2.2 Amendment to Section 8.1.2. Effective as of the date hereof, Section 8.1.2 of the Credit Agreement is hereby amended and restated to read as follows:
8.1.2 Default Under Other Debt.
Any (i) Event of Default, or such similar term, as defined in the loan documents governing any Approved AR Loan Facility or (ii) default shall occur under the terms applicable to any Debt of any Loan Party (excluding the Obligations) in an aggregate principal amount (for all such Debt so affected and including undrawn committed or available amounts and amounts owing to all creditors under any combined or syndicated credit arrangement) exceeding $500,000.

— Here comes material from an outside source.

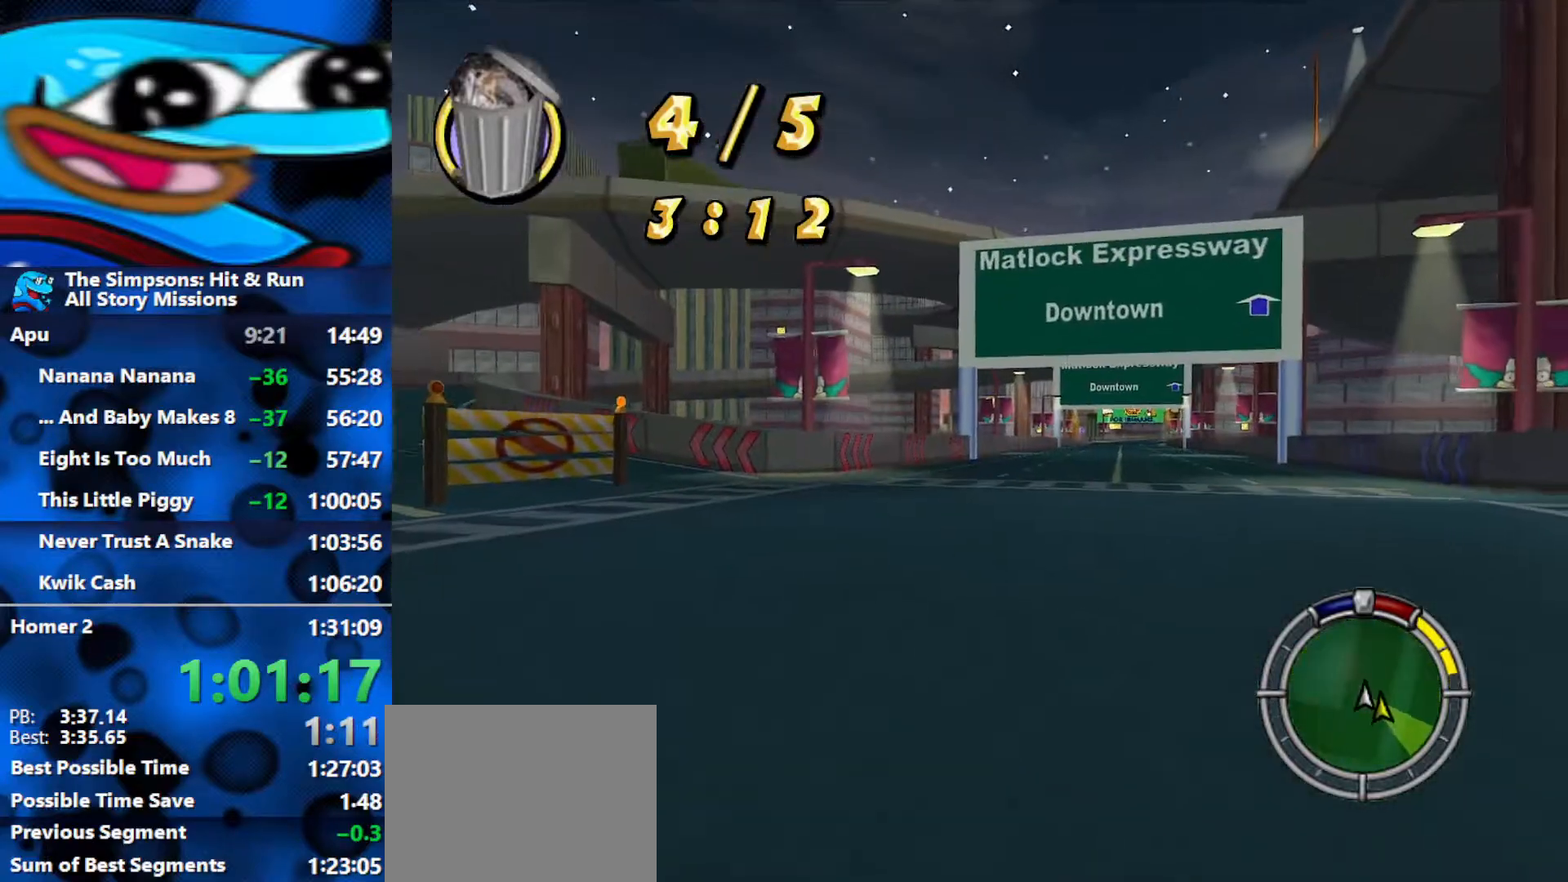
{"buttons": ["R2"], "left_stick": "center", "right_stick": "center", "events": [[283, "left_stick", "right"], [483, "left_stick", "center"]]}
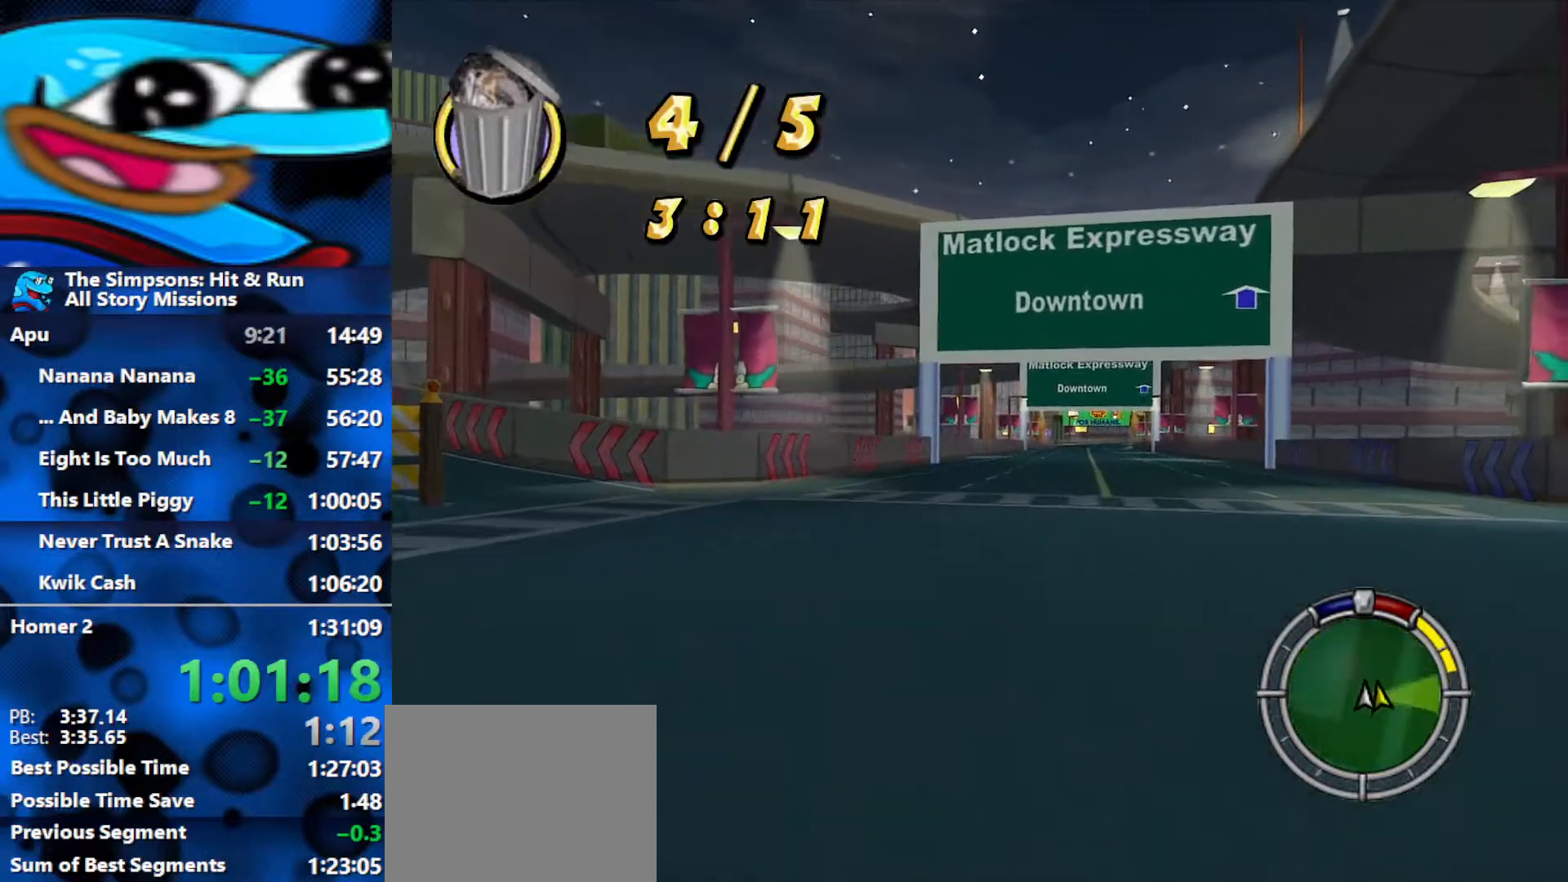
{"buttons": ["R2"], "left_stick": "right", "right_stick": "center", "events": [[483, "left_stick", "right"]]}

2.3 Amendment to Section 8.1.4. Effective as of the date hereof, Section 8.1.4(a) of the Credit Agreement is hereby amended and restated to read as follows:
(a) Any failure by Borrower to comply with or to perform any covenant set forth in Section 7 or Section 10.22(b);
2.4 Amendment to Section 10.22. Effective as of the date hereof, Section 10.22 of the Credit Agreement is hereby amended and restated to read as follows:
10.22 Approved AR Loan Facility.
(a) Agent and Lenders acknowledge that Borrower is seeking a revolving loan facility to be secured by a first lien security interest in Borrowers Inventory and accounts receivable generated by product sales in the normal course of business (such revolving loan facility, together with any replacement revolving loan facility as approved by Agent that is subject to an Intercreditor Agreement, collectively an Approved AR Loan Facility). Borrower may enter into any such Approved AR Loan Facliity so long as (i) such facility is in a maximum principal amount of $5,000,000, (ii) such facility is subject to an intercreditor agreement acceptable to Agent, (iii) Agent shall have a second priority Lien and security interest in any accounts receivable and Inventory securing such revolving loan facility, and (iv) the material terms and conditions of such revolving loan facility shall be acceptable to Agent in its commercially reasonable discretion. Agent and Borrower agree to work together in good faith, and at Borrowers sole cost and expense, to negotiate and enter into such amendments to this Agreement and such other Loan Documents as may be necessary to permit such Debt owing under any Approved AR Loan Facility, to release and/or subordinate such Liens as may be necessary to effectuate any such Approved AR Loan Facility, and to enter into such third party documents as may be reasonably requested by Borrower and/or the revolving loan lender under any such Approved AR Loan Facility.
(b) Notwithstanding anything set forth in the loan documents governing any such Approved AR Loan Facility, Borrower shall not incur more than $3,000,000 in principal indebtedness under the Approved AR Loan Facility without the prior written consent of Agent, in its sole discretion, unless and until (i) Borrower shall have (A) achieved Aggregate Revenue of at least $12,000,000 during the Fiscal Quarter ending September 30, 2019 and (B) issued additional Equity Interests or Subordinated Debt resulting in net cash proceeds to Borrower of not less than $5,000,000, or, alternatively, (ii) Borrower shall have (A) achieved Aggregate Revenue of at least $14,000,000 during the Fiscal Quarter ending December 31, 2019 and (B) issued additional Equity Interests or Subordinated Debt resulting in net cash proceeds to Borrower of not less than $5,000,000.